The first book produced using movable type was Gutenberg's 42-line Bible printed in 1455. It would not be until several hundred years after the invention of the printing press that picture books for children established a place in the world of reading, but already by 1474, a finely illustrated edition of Aesop's Life and Fables had been published in Milan.
In the early days of print culture, the concept of books for children had yet to emerge, and most of the illustrated books published were Bibles and books for education or moral training. Toward the middle of the seventeenth century, the small-sized "chapbooks" for popular readers appeared in England, and it was around this time that a man named John Newberry (1713-67) founded a children's book publishing company in London. In the meantime, since long before the spread of printing technology, the hornbooks for learning the alphabet had been selling as tools for building literacy. Before the advent of the age of picture books for children in nineteenth-century Europe, therefore, quite a few illustrated books intended to educate and inform were widely available.

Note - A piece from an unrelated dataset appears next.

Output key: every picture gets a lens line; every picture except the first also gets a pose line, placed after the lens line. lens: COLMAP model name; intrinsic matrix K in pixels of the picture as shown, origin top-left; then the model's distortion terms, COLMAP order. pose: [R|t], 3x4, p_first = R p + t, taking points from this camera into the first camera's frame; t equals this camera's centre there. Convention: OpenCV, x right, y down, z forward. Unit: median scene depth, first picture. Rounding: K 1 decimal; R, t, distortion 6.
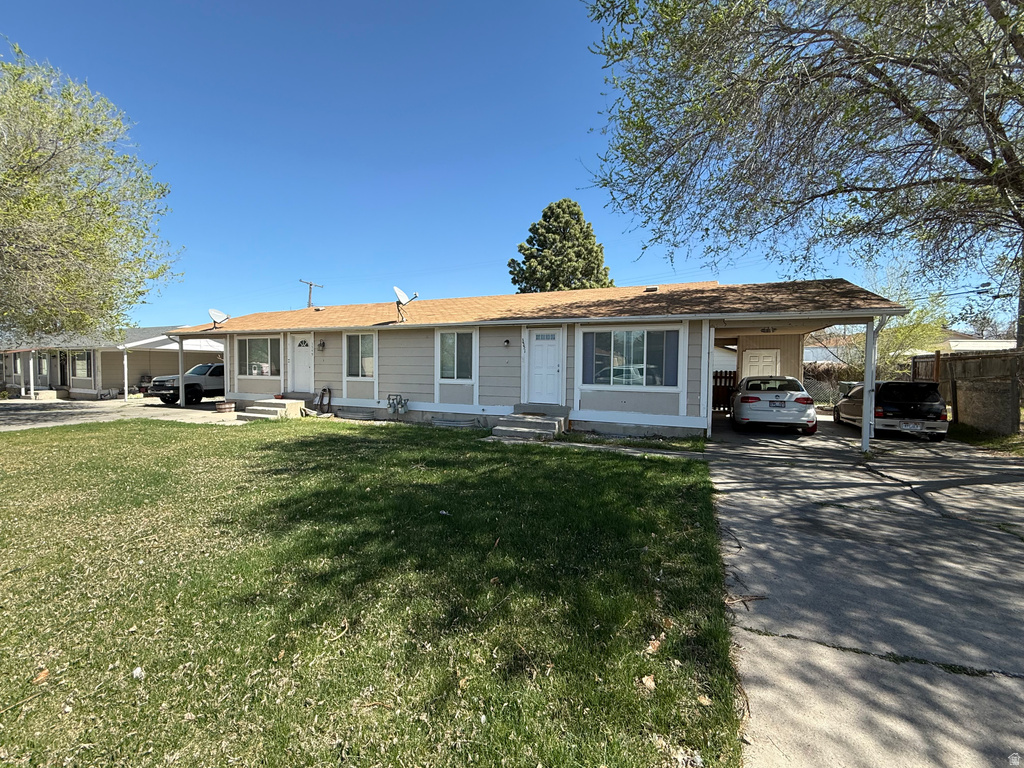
lens RADIAL K [[418.5, 0, 512.0], [0, 418.5, 384.0], [0, 0, 1]] dist [-0.001056, -0.000264]
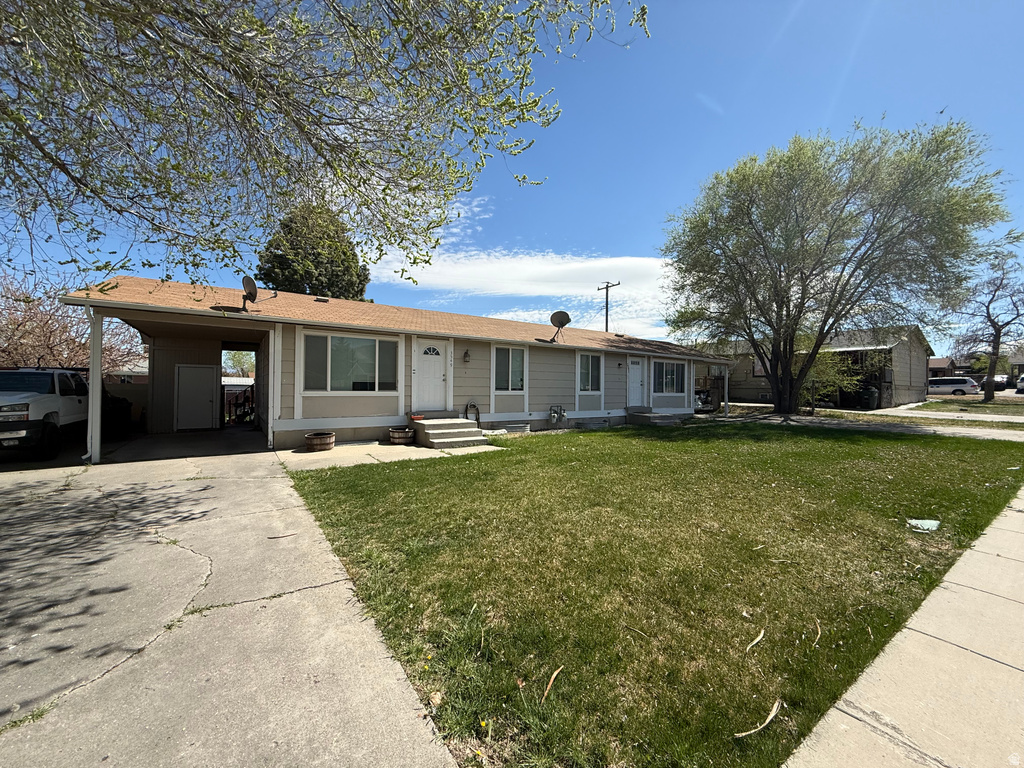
lens RADIAL K [[418.5, 0, 512.0], [0, 418.5, 384.0], [0, 0, 1]] dist [-0.001056, -0.000264]
pose [[0.547939, -0.001851, 0.836516, -1.177865], [0.013271, 0.999891, -0.006481, -0.025687], [-0.836413, 0.014652, 0.547904, 0.444110]]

The accumulated technical and artistic skills of engravers working with both woodblock and copperplate refined their levels of expression, and their efforts quietly brought into being countless works of outstanding quality. It was inevitable that this ferment of talent should blossom in the late nineteenth century with the heyday of color woodblock prints. The picture books in "Children's Picture Books: The Transmission of Images" appeared in the early stages of book publishing, prior to the rapid succession of advances in printing technology that began in the latter half of the nineteenth century. These books are physical testimony to how culture has been transmitted to children from one generation to the next. The development of machine technology led to many changes in the structure of society, changes which set in motion forces that superceded printing, ushering in the age of information technology. However, the world as we know it today was built upon the history of books going back five centuries.